In the present study, use of macrolides was found to significantly correlate with a favorable prognosis. It is known that macrolides have immunomodulatory effects [15–17] and their combinational administration is capable of diminishing mortality in critically ill patients with community-acquired pneumonia [18]. In fact, an official clinical practice guideline of the American Thoracic Society and Infectious Diseases Society of America has recommended macrolide-containing regimens for the treatment of hospitalized patients with severe pneumonia [19]. Besides, the effectiveness of azithromycin for treatment of acute exacerbation of idiopathic pulmonary fibrosis has been reported that mortality in patients treated with azithromycin was significantly lower than in those treated with fluoroquinolones [20]. Therefore, antibiotic therapy with macrolide-containing regimens might prove effective not only in patients with severe community-acquired pneumonia but also in ILD patients receiving ECMO.
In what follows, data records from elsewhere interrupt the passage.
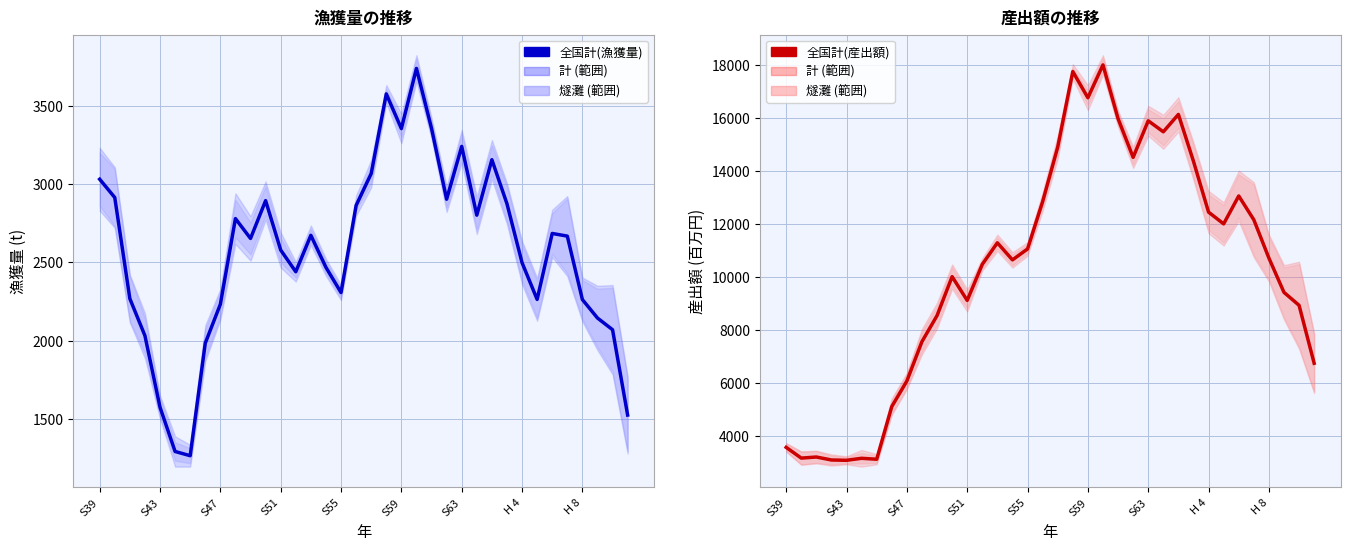

What is the sum of all 全国計(産出額) values?

370539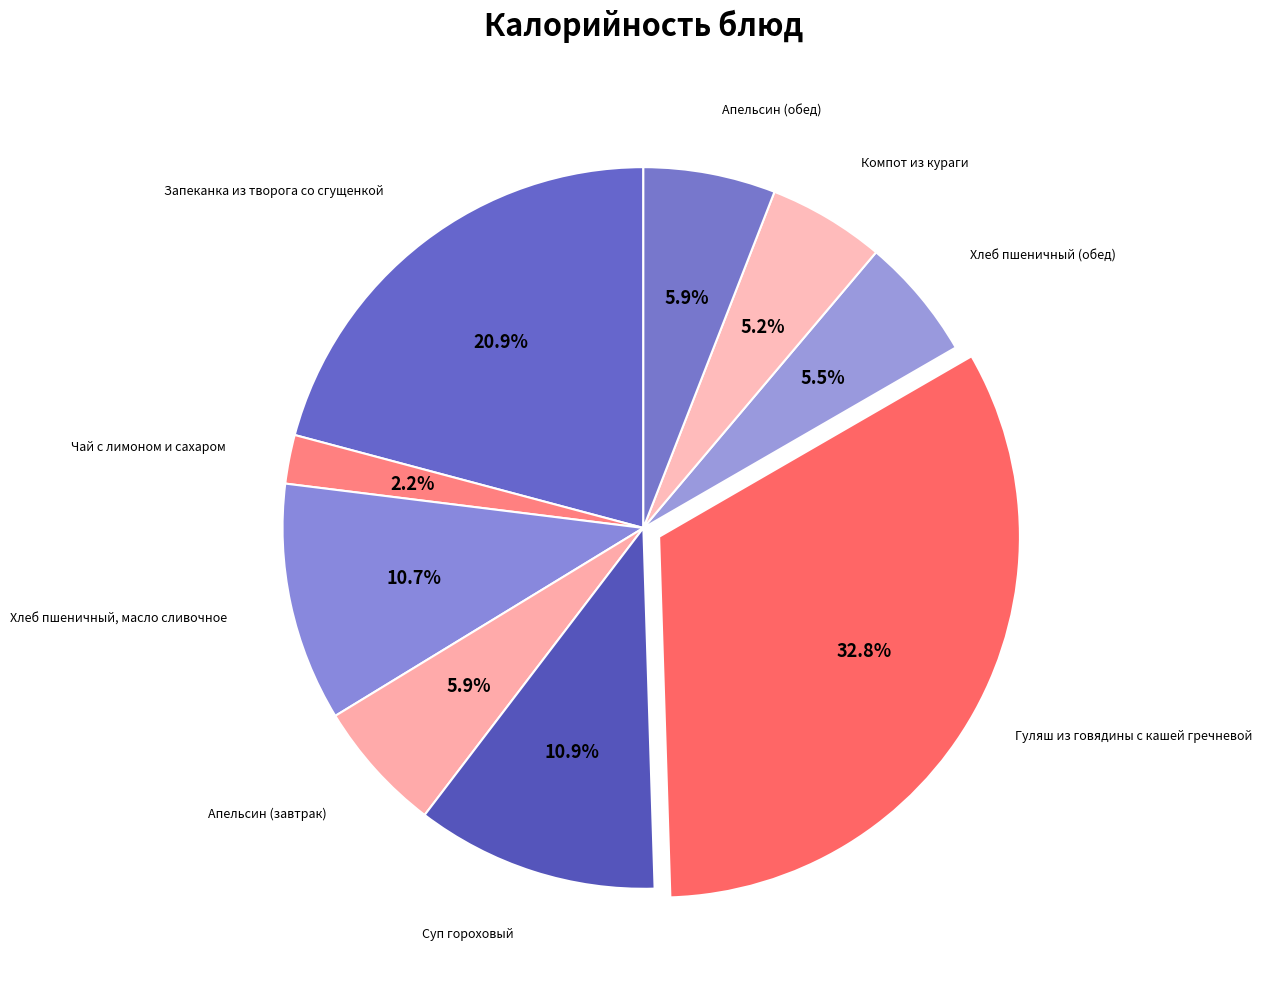

How many segments does this pie chart have?

9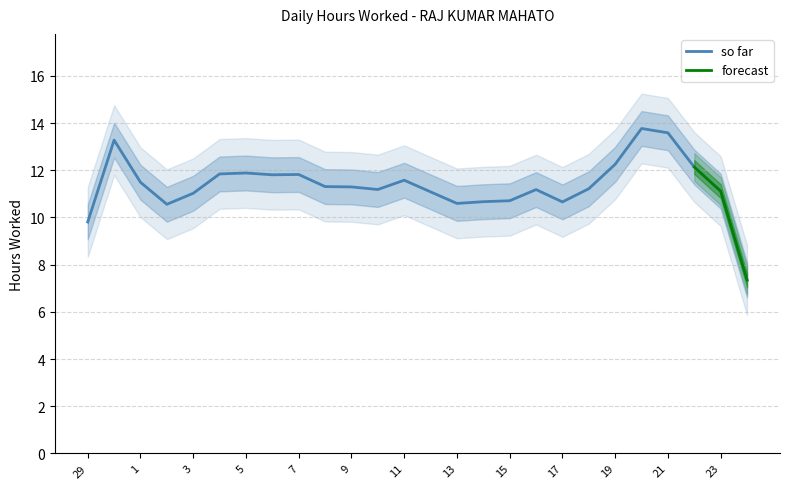

True or false: so far has a value of 2.5 at 7.

False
Our study also demonstrated an association between using antifungal drugs and increased in-hospital mortality. Since observational studies are unable to determine causal relationships, it remains unclear whether antifungal drug use or fungal infections could have impacted the results. Antifungal drugs are generally administered when patients are thought to develop fungal infections during immunosuppressive therapy. Thus, a diagnosis of fungal infections, rather than antifungal drug use per se, might influence patients’ prognosis.
In the current study, use of anti-influenza virus drugs was significantly associated with survival to discharge in the univariate analysis but lost its statistical significance in the multivariate analysis. The efficacy of ECMO in H1N1-related ARDS has been reported [5]. In this regard, while ECMO might be beneficial for influenza-related respiratory disorder itself, its efficacy could be limited when this disease is accompanied by ILD.
The strength of this study is that a large number of patients from a nationwide database were included to be analyzed. However, some limitations derived from the retrospective nature of the study. First, the subtype of ILD was uncertain because input of them was not required in DPC database. However, antifibrotic agents which were covered by Japanese health insurance only for patients with idiopathic pulmonary fibrosis in the study period were used in only 12 cases. Presumably, the number of idiopathic pulmonary fibrosis cases would be limited. Second, no standardized ECMO initiation and management protocol exists among hospitals, giving rise to selection and intervention bias. Finally, long-term outcomes could not be clarified owing to the lack of post-discharge information.